JASON DREAMED OF WOLVES.

He stood in a clearing in the middle of a redwood forest. In front of him rose the ruins of a stone mansion. Low gray clouds blended with the ground fog, and cold rain hung in the air. A pack of large gray beasts milled around him, brushing against his legs, snarling and baring their teeth. They gently nudged him toward the ruins.

Jason had no desire to become the world’s largest dog biscuit, so he decided to do what they wanted.

The ground squelched under his boots as he walked. Stone spires of chimneys, no longer attached to anything, rose up like totem poles. The house must’ve been enormous once, multi-storied with massive log walls and a soaring gabled roof, but now nothing remained but its stone skeleton. Jason passed under a crumbling doorway and found himself in a kind of courtyard.

Before him was a drained reflecting pool, long and rectangular. Jason couldn’t tell how deep it was, because the bottom was filled with mist. A dirt path led all the way around, and the house’s uneven walls rose on either side. Wolves paced under the archways of rough red volcanic stone.

At the far end of the pool sat a giant she-wolf, several feet taller than Jason. Her eyes glowed silver in the fog, and her coat was the same color as the rocks—warm chocolaty red.
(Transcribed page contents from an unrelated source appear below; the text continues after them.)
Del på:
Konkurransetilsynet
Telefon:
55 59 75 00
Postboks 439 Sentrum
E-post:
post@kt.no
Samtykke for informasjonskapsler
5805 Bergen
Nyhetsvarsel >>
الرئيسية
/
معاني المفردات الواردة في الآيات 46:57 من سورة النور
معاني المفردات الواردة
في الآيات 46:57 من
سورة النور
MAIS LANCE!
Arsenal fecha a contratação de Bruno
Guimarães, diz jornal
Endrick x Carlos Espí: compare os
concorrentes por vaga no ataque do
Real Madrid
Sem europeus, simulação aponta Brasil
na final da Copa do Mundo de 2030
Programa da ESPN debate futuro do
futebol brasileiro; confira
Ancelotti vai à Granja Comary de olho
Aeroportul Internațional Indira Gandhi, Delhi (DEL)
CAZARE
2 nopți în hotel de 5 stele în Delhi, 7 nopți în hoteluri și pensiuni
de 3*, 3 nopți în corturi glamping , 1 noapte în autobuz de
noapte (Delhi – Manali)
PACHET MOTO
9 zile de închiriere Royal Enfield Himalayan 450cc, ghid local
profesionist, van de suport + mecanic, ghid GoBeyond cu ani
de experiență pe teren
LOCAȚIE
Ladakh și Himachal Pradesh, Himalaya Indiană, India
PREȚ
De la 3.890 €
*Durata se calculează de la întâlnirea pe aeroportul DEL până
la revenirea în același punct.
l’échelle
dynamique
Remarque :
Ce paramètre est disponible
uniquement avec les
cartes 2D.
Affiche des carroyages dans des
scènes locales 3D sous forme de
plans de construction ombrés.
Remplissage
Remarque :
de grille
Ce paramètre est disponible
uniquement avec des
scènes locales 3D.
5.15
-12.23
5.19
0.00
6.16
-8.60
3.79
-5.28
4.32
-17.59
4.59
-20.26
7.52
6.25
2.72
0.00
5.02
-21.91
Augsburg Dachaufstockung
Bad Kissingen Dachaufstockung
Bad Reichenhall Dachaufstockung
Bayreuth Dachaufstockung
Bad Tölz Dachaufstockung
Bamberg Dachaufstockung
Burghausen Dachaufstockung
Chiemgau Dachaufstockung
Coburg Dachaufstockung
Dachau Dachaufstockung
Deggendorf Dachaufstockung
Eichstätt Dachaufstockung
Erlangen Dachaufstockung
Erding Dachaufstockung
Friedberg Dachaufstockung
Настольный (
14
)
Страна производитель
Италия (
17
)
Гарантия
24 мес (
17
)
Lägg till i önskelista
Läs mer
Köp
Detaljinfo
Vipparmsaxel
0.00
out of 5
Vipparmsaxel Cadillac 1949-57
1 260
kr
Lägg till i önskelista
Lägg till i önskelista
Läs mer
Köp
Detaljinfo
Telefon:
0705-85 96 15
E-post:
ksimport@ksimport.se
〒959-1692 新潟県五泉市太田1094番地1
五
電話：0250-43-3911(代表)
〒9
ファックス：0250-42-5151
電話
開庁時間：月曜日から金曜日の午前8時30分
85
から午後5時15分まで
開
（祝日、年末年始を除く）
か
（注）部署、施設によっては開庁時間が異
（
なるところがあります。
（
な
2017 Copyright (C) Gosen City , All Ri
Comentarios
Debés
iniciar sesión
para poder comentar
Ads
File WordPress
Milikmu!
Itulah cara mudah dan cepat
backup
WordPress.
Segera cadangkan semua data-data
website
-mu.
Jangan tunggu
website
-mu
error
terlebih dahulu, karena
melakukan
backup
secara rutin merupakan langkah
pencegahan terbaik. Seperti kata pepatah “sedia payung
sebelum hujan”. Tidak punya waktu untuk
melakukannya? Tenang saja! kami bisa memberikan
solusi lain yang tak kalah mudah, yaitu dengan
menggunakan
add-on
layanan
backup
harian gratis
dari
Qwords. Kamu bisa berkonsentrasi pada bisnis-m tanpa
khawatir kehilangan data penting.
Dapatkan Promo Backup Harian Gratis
“I know this place,” Jason said.

The wolf regarded him. She didn’t exactly speak, but Jason could understand her. The movements of her ears and whiskers, the flash of her eyes, the way she curled her lips—all of these were part of her language.

Of course, the she-wolf said. You began your journey here as a pup. Now you must find your way back. A new quest, a new start.

“That isn’t fair,” Jason said. But as soon as he spoke, he knew there was no point complaining to the she-wolf.

Wolves didn’t feel sympathy. They never expected fairness. The wolf said: Conquer or die. This is always our way.

Jason wanted to protest that he couldn’t conquer if he didn’t know who he was, or where he was supposed to go. But he knew this wolf. Her name was simply Lupa, the Mother Wolf, the greatest of her kind. Long ago she’d found him in this place, protected him, nurtured him, chosen him, but if Jason showed weakness, she would tear him to shreds. Rather than being her pup, he would become her dinner. In the wolf pack, weakness was not an option.

“Can you guide me?” Jason asked.

Lupa made a rumbling noise deep in her throat, and the mist in the pool dissolved.

At first Jason wasn’t sure what he was seeing. At opposite ends of the pool, two dark spires had erupted from the cement floor like the drill bits of some massive tunneling machines boring through the surface. Jason couldn’t tell if the spires were made of rock or petrified vines, but they were formed of thick tendrils that came together in a point at the top. Each spire was about five feet tall, but they weren’t identical. The one closest to Jason was darker and seemed like a solid mass, its tendrils fused together. As he watched, it pushed a little farther out of the earth and expanded a little wider.